Turn Your Phone Off
When was the last time you turned your phone off?
Not to reboot it because a screen was frozen and not because your battery inconveniently died, but because you actively decided to turn it off. I would wager most people will say never.
I was at my acupuncturists when this idea came to me. I normally silence my phone, but lately I’ve been using the vibrate feature and I knew I would be able to “hear” that and it would taunt me as I laid there unable to move with needles stuck all over my back. I didn’t have time to go to settings and change them and it occurred to me to just turn the phone off. It can’t make any noises when it’s turned off. So I did.
It was amazing to lay in total peace, listening to the recorded sound of waves and flute music for a solid thirty minutes and when the time was up and I was readying to leave, I paused for a moment looking at my phone wondering, do I really want to turn it back on? I did, of course, because, well, we all have our phones on all the time. But I started to enjoy this weekly ritual of turning off my phone and started leaving it off on the drive home. I then started turning it off for doctors appointments, then in-person meetings, sometimes even when meeting up with friends. When I know my kids are taken care of and I don’t need to track time, I have found it quite enjoyable to turn it off. I even ventured to turn it off while I was writing this blog.
I know this is a radical idea because, quite honestly, it feels weird every time I do it. Which is kind of weird, isn’t it? What other electronic instrument do we leave on all the time???? We turn the lights off when we leave a room, we turn the television off when we leave the house, we at least close our laptops when we are done working, we turn off the oven when we are done cooking. And I think the point is in the language. We turn these things off when we are done with them. We never turn off our phones because we are never done with them and that, I think, is significant.
For people with ADHD completion is really important. Being able to complete a task is what allows them to move on. I still remember the first time I logged onto to Facebook and scrolled and scrolled and scrolled and thought “When do you get to the end?????” I was thinking of it like a document that I could read to the end and call it complete, but social media is designed to never let you feel complete. Our phones are always popping up with notifications, something else to look at or check. Our phones offer no completion, which is why people with ADHD can really feel held hostage by their phone and frequently cite it as the biggest, most annoying, time suck in their life. So my clients and I make up rules, download apps meant to help limit screen time, and other structures to help manage a beast with no end, and to that list I have added one more suggestion, it’s the most fun to say to the clients I zoom with because the look of complete shock and puzzlement is priceless when I suggest, “What about just turning it off completely?”
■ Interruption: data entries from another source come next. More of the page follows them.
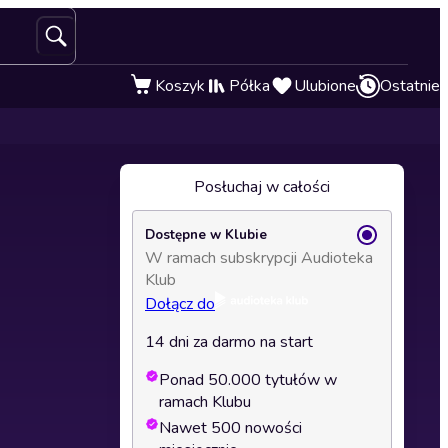
Koszyk
Półka
Ulubione
Ostatnie
Posłuchaj w całości
Dostępne w Klubie
W ramach subskrypcji Audioteka
Klub
Dołącz do
14 dni za darmo na start
Ponad 50.000 tytułów w
ramach Klubu
Nawet 500 nowości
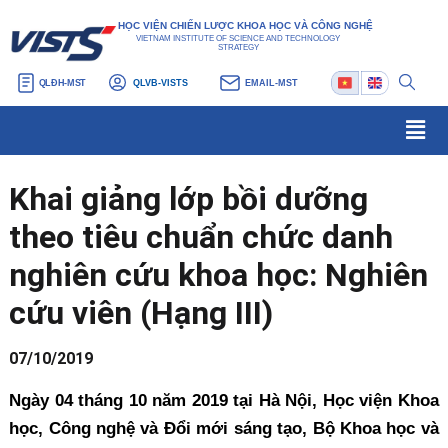
Nhảy
Điều
HỌC VIỆN CHIẾN LƯỢC KHOA HỌC VÀ CÔNG NGHỆ
tới
hướng
VIETNAM INSTITUTE OF SCIENCE AND TECHNOLOGY
STRATEGY
nội
bài
QLĐH-MST
QLVB-VISTS
EMAIL-MST
dung
viết
Men
Khai giảng lớp bồi dưỡng
theo tiêu chuẩn chức danh
nghiên cứu khoa học: Nghiên
cứu viên (Hạng III)
07/10/2019
Ngày 04 tháng 10 năm 2019 tại Hà Nội, Học viện Khoa
học, Công nghệ và Đổi mới sáng tạo, Bộ Khoa học và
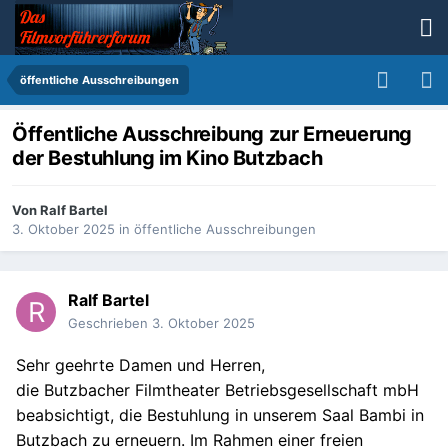
öffentliche Ausschreibungen
Öffentliche Ausschreibung zur Erneuerung
der Bestuhlung im Kino Butzbach
Von
Ralf Bartel
3. Oktober 2025
in
öffentliche Ausschreibungen
Ralf Bartel
Geschrieben
3. Oktober 2025
Sehr geehrte Damen und Herren,
die Butzbacher Filmtheater Betriebsgesellschaft mbH
beabsichtigt, die Bestuhlung in unserem Saal Bambi in
Butzbach zu erneuern. Im Rahmen einer freien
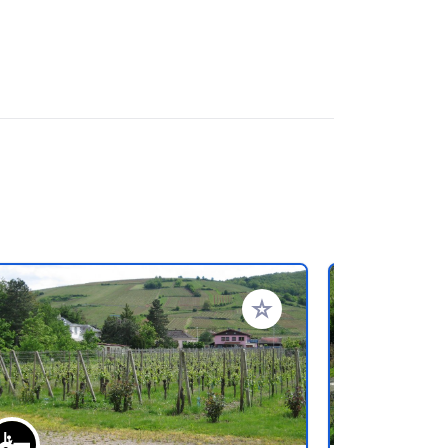
en hinzufügen
Zu Ihren Favoriten hinzufü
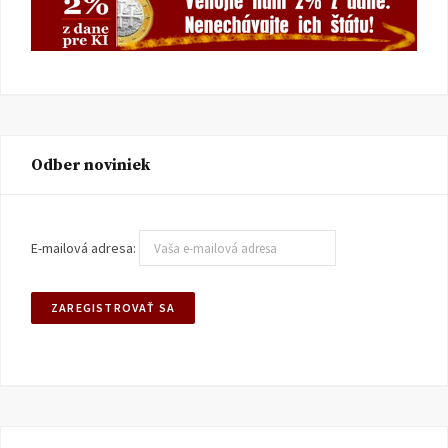
Odber noviniek
E-mailová adresa:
I don’t suggest this idea lightly. I know it isn’t as easy as it should be. For one thing, many of us use our phones as our clocks. How will we know when to turn it back on? If you have children or elderly parents, it’s also needed for emergencies. Most of us have no longer have land lines. And finally, it just feels weird. But if you have a time, when you know those who might need to contact you in an emergency can rely on someone else (when I know my kids are at school or with another adult, lets say) and it’s a definitive amount of time (the span of a doctors appointment or a get together with a friend or the length of time it takes to write this article), I encourage you to try it. It feels weird at first, but then it feels oddly liberating. Quiet even, more quiet even than when you have your phone on silent because nothing is coming through, there is nothing to check.
For my clients with ADHD, this is an idea I am starting to suggest more and more, but I think for everyone this is a movement that would do us all good, to turn off our phones and declare ourselves done with the electronic world, even if just for a little bit.